# Exercise requirements
In the records, from the first line up to and including the line with "Proses pemesanan sangat mudah, cukup", swap "pemesanan" for "pembelian" and give those lines back with nothing else changed.
[Record excerpts Boundary: Start]
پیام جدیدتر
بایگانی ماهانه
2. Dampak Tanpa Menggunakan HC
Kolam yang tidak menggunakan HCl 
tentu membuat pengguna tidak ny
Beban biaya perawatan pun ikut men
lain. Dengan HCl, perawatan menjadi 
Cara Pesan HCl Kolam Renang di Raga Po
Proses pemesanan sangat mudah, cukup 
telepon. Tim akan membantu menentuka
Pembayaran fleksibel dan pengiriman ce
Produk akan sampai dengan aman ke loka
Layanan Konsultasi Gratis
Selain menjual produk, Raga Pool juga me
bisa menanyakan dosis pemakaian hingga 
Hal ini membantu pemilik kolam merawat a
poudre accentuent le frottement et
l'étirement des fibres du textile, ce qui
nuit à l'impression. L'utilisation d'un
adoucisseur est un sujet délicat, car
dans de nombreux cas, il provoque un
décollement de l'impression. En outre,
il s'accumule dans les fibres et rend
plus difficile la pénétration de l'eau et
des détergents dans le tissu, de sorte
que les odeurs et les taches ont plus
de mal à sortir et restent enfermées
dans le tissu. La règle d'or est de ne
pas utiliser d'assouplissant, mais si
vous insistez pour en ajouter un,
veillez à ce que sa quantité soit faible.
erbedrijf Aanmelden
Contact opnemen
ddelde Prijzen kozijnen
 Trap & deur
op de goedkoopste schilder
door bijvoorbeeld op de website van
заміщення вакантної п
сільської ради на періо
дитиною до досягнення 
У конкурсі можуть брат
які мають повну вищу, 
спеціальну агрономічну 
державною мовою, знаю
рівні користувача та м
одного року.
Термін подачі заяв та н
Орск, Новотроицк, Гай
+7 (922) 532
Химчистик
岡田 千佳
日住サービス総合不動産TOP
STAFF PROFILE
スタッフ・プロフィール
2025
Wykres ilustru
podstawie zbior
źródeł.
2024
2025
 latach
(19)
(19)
[Record excerpts Boundary: End]
# Answer space
پیام جدیدتر
بایگانی ماهانه
2. Dampak Tanpa Menggunakan HC
Kolam yang tidak menggunakan HCl 
tentu membuat pengguna tidak ny
Beban biaya perawatan pun ikut men
lain. Dengan HCl, perawatan menjadi 
Cara Pesan HCl Kolam Renang di Raga Po
Proses pembelian sangat mudah, cukup 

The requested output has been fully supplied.